Biden has also promised to expand the Pennsylvania Rural Health Model that was created by the ACA. That approach eliminates the traditional fee-for-service model that is economically unsustainable for rural hospitals and replaces it with what’s called a global budget. The rural hospital would receive a guaranteed amount of money based on its past patient volume, services, and revenue. The hope is that such a guaranteed income would not just keep the hospital open but also incentivize the hospital to provide more preventive care in order to reduce the need for expensive emergency or inpatient care, further increasing the hospital’s bottom lime at the same time. In addition, Biden proposes to create a new type of hospital, the Community Outpatient Hospital, which can provide emergency services for rural communities without requiring additional inpatient services, as well as expanding on existing community health centers. Finally, universal broadband for rural residents will allow for expanded telehealth alternatives to rural communities
All of these plans fit well within the progressive playbook – attacking monopoly power, expanding access to healthcare, upgrading American infrastructure. So this is not “moderating” Democratic ideals to win over rural voters. But, as Erik Loomis points out, “From a progressive policy standpoint, it would absolutely 100% be good policy to fix these problems. We should have universal healthcare. We should have a national broadband initiative to provide everyone with high-speed internet. The problem is that a) these are already positions held by large swaths of the Democratic Party and b) what evidence is there that even if these policies were implemented that these voters would turn back to the Democratic Party?…what is not mentioned at all here is race. Or immigration. Or evangelical religion. Or misogyny. Or homophobia. In other words, none of the cultural factors that have led to Trump’s success. In the end, this is…making it all about the economy when it fact it not all about the economy”.
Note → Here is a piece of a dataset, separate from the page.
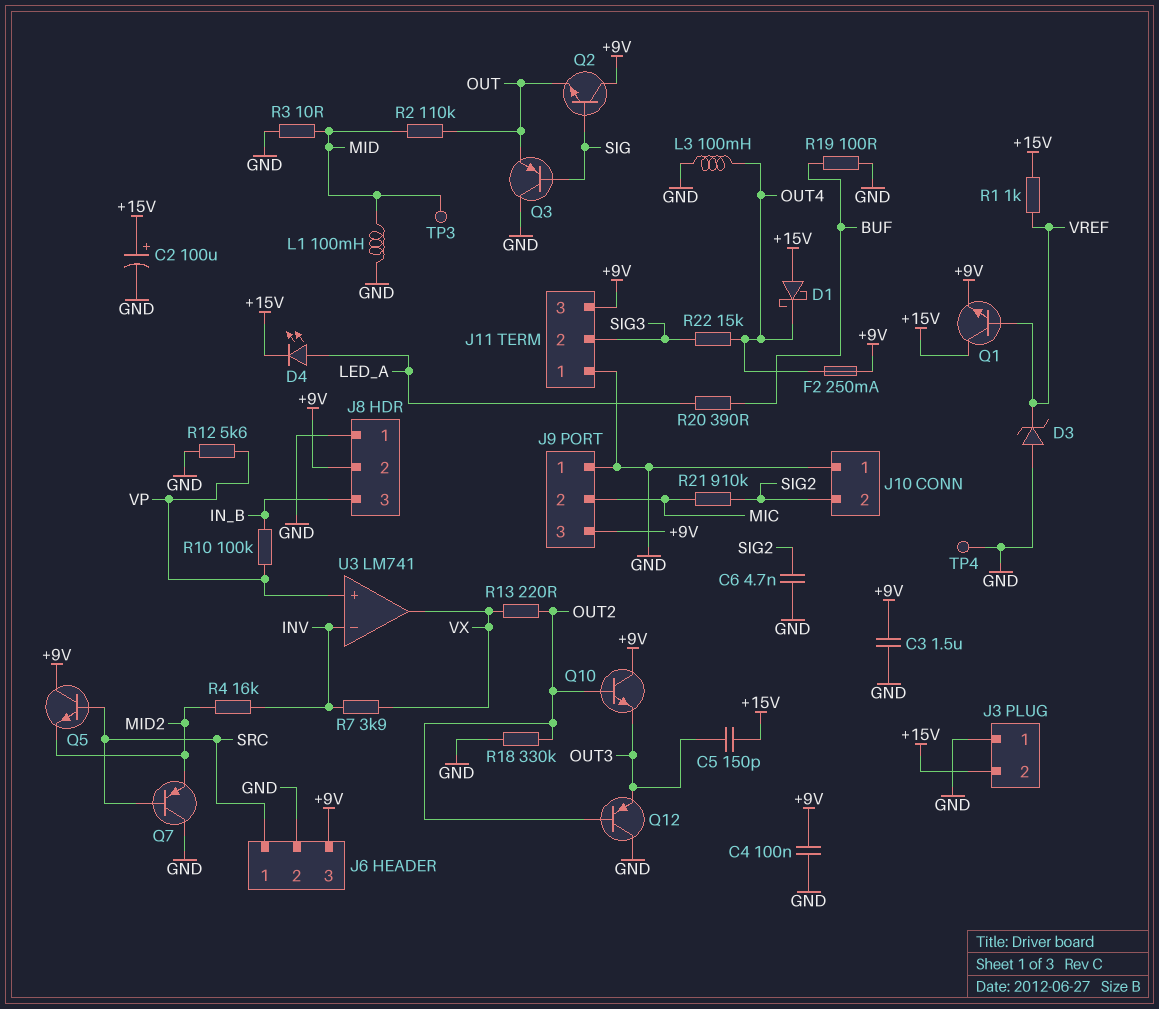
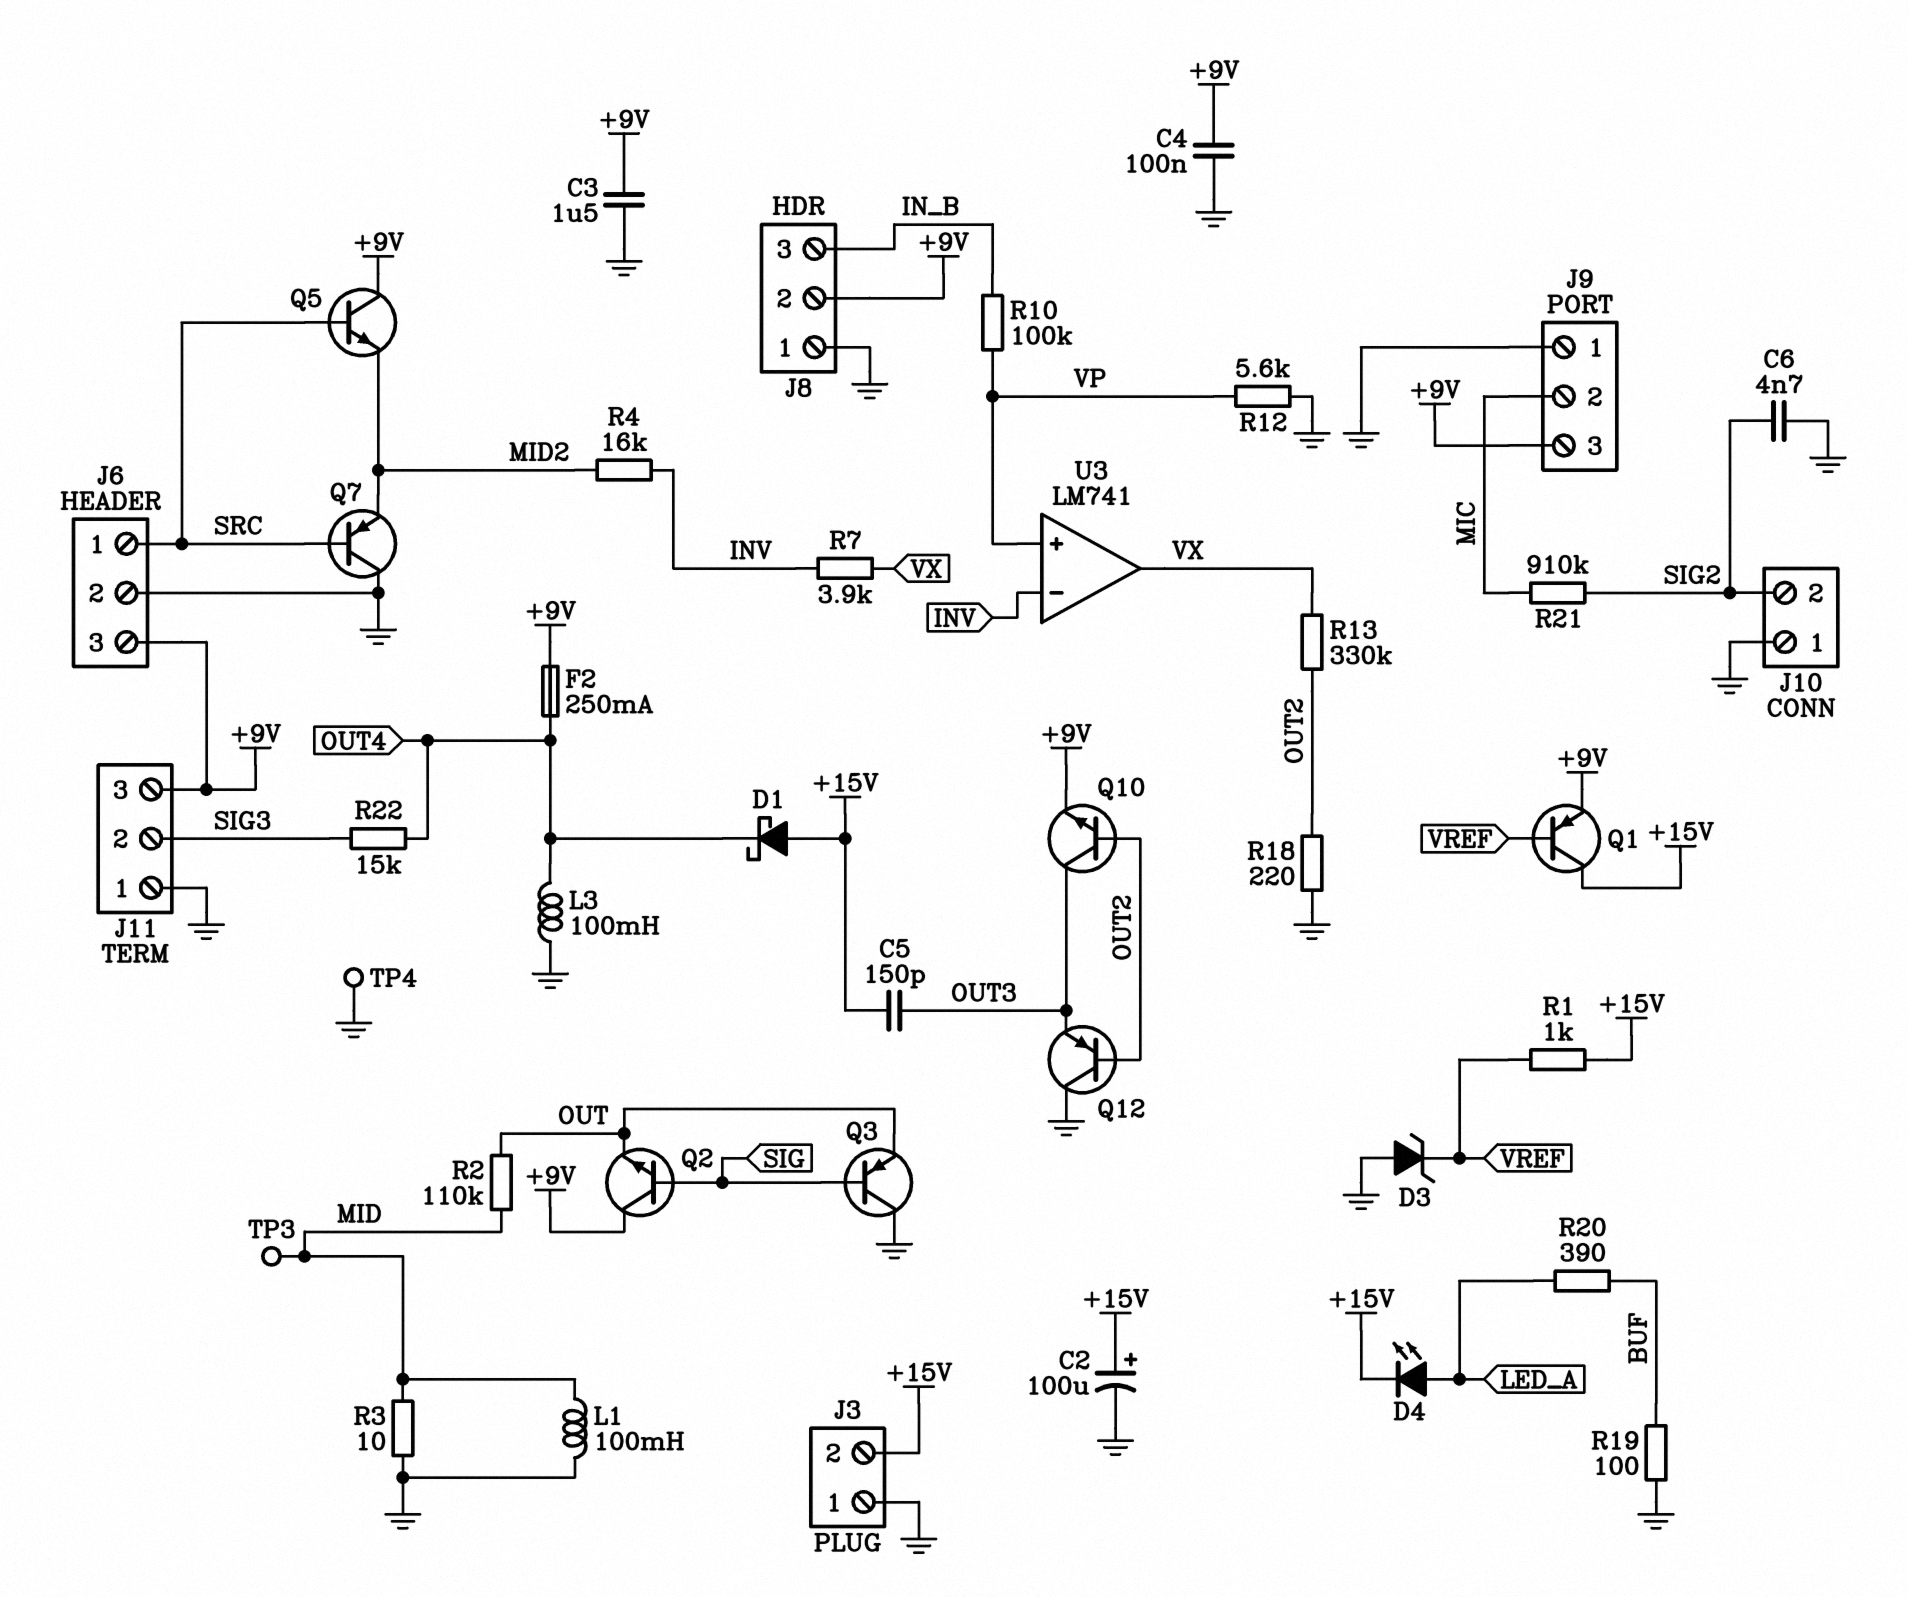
Q1: NPN (B VREF, C +15V, E +9V) -> PNP (B VREF, C +15V, E +9V)
Q10: NPN (B OUT2, C +9V, E OUT3) -> NPN (B OUT2, C OUT3, E +9V)
R13: 220 (OUT2, VX) -> 330k (OUT2, VX)
R18: 330k (GND, OUT2) -> 220 (GND, OUT2)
Indeed, Loomis is probably correct. Democrats are probably never going to win these rural counties anytime soon. But with a US Senate that is weighted in favor of land mass over population, as is the Electoral College to a lesser degree, even converting a small percentage of rural voters could put some states in play for Democrats. Biden has talked about being an FDR-like President although it is unclear whether he clearly understands that the country might be in just as bad a position in the immediate post-vaccine era as FDR faced with the Great Depression. And Biden will not have the huge majorities in Congress that FDR had. But if Trump has taught us anything, it is that the President can wield extraordinary power under emergencies that the President himself can declare. If Biden is prepared to use those extraordinary powers, he will not have to waste time and precious political capital in drawn-out fights with Congress. And if he can deliver for all Americans, even some rural voters will support him.